#### [Exercise brief]
Write out the listing below from the line containing "left_click(1319, 558)" to its last line, unaltered, ends included.

#### [Dataset entries]
□ □ □

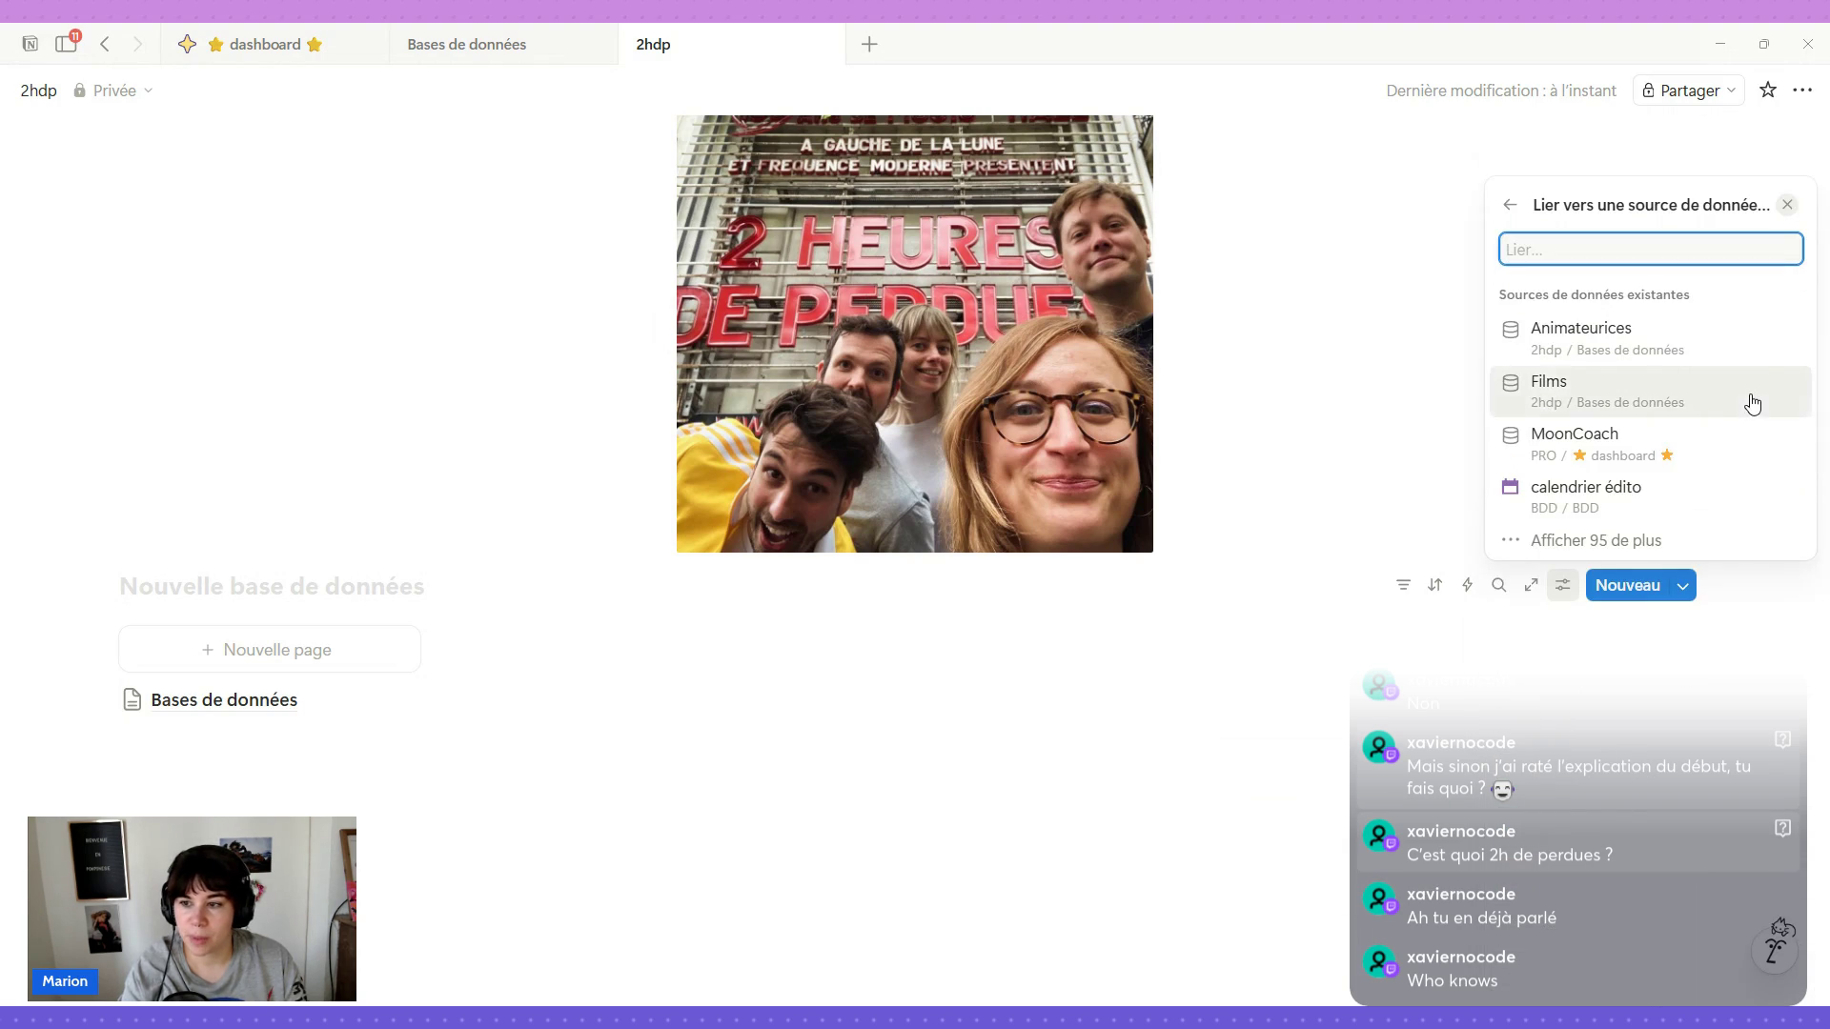
left_click(1747, 398)
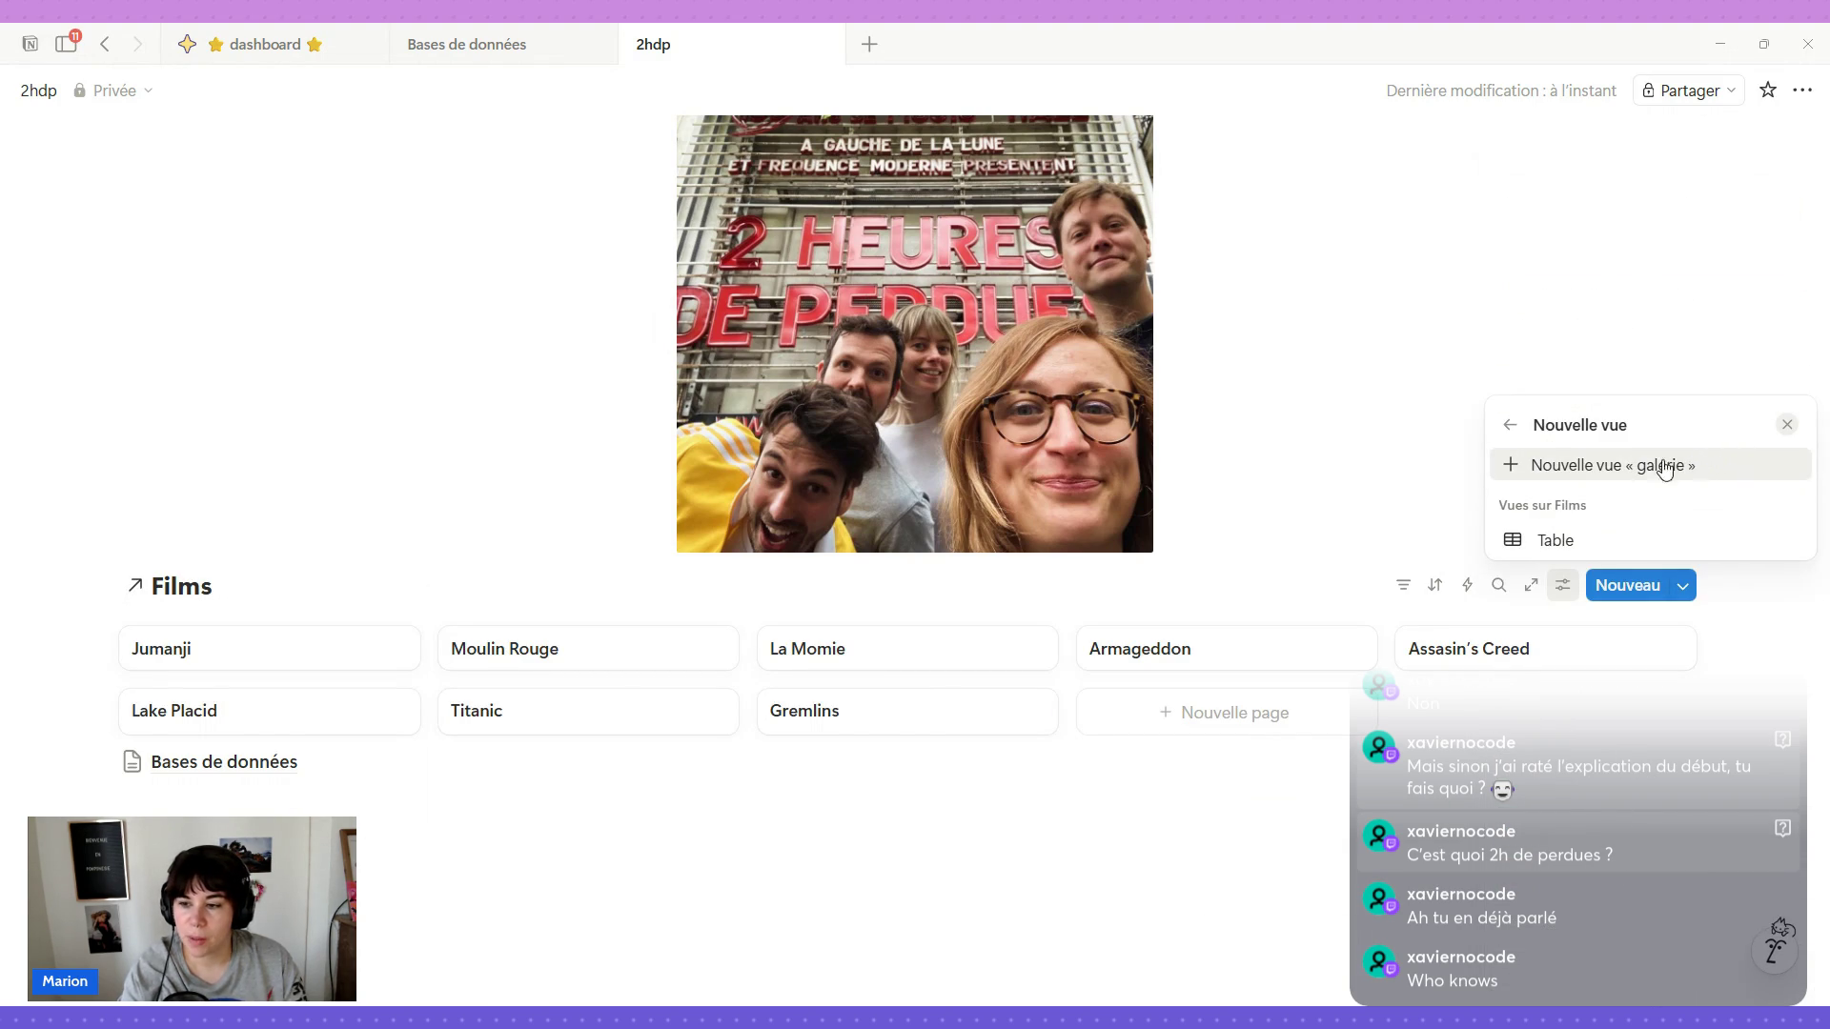
left_click(1508, 425)
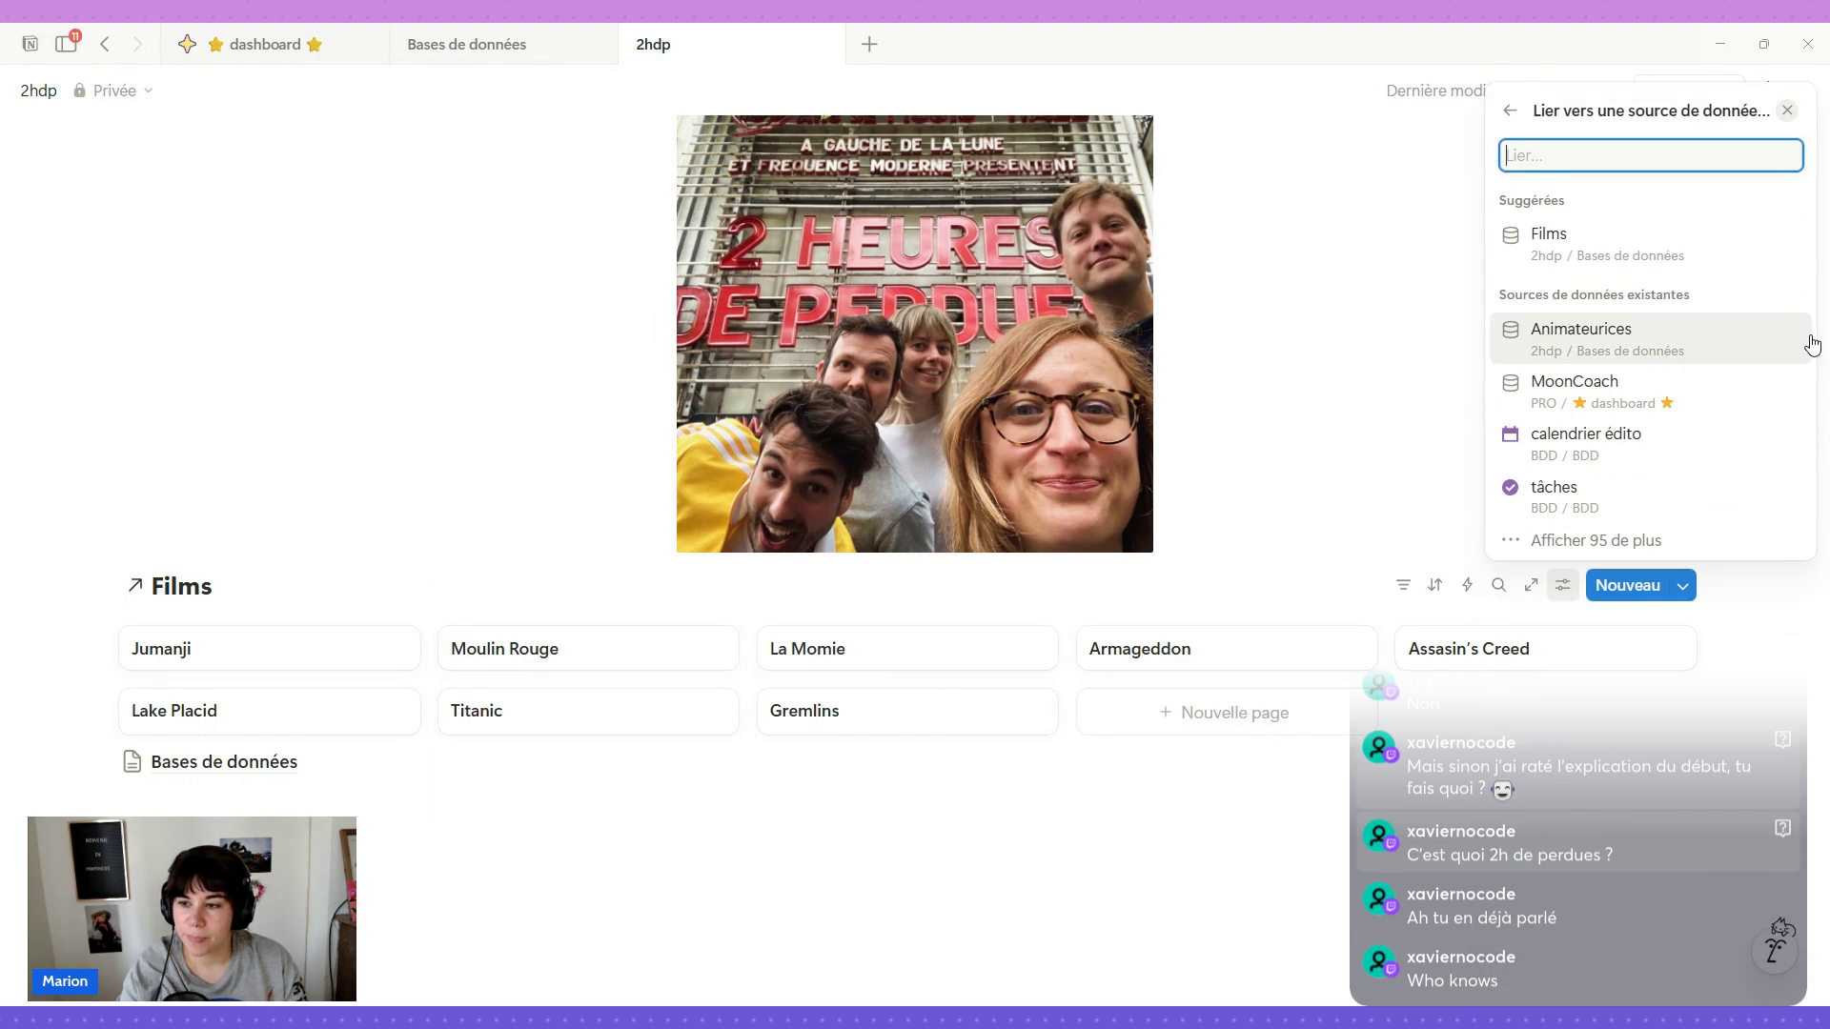
left_click(1508, 111)
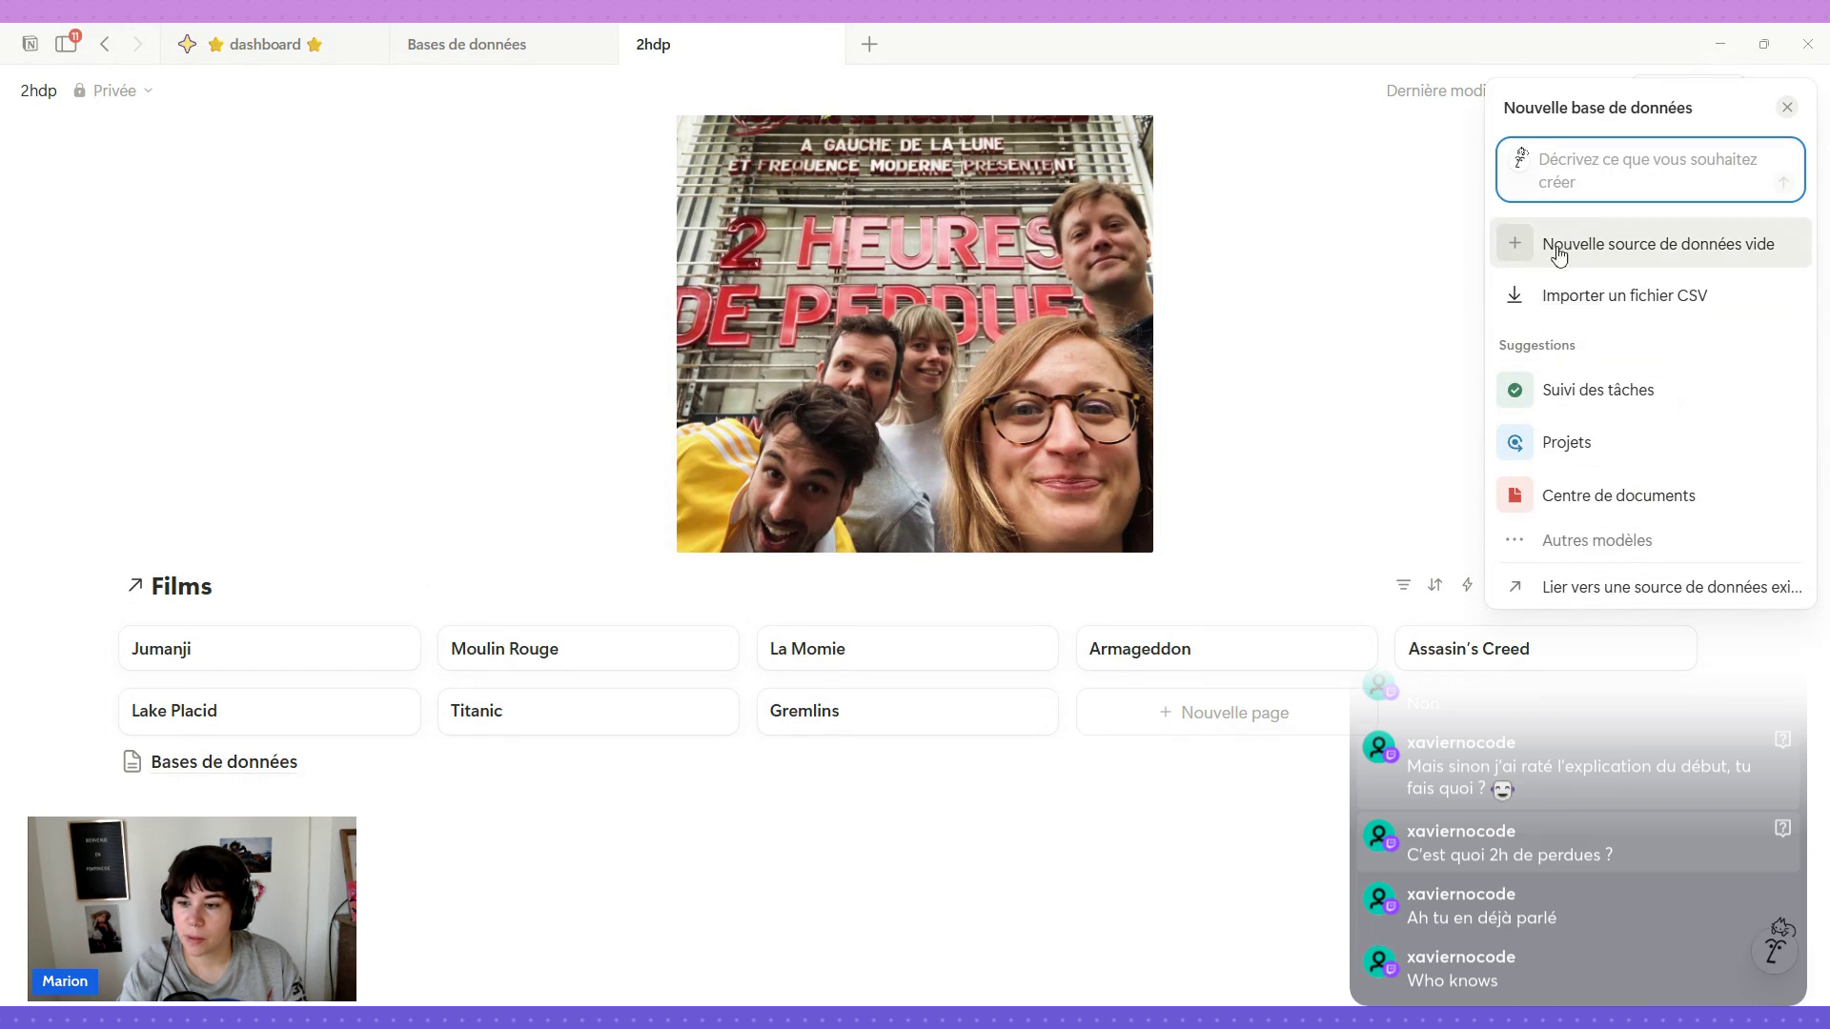
left_click(1319, 558)
In the gallery's Disposition settings, hide the data source title and the page icons.
left_click(1559, 587)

□ □ □

#### [Output below]
left_click(1319, 558)
In the gallery's Disposition settings, hide the data source title and the page icons.
left_click(1559, 587)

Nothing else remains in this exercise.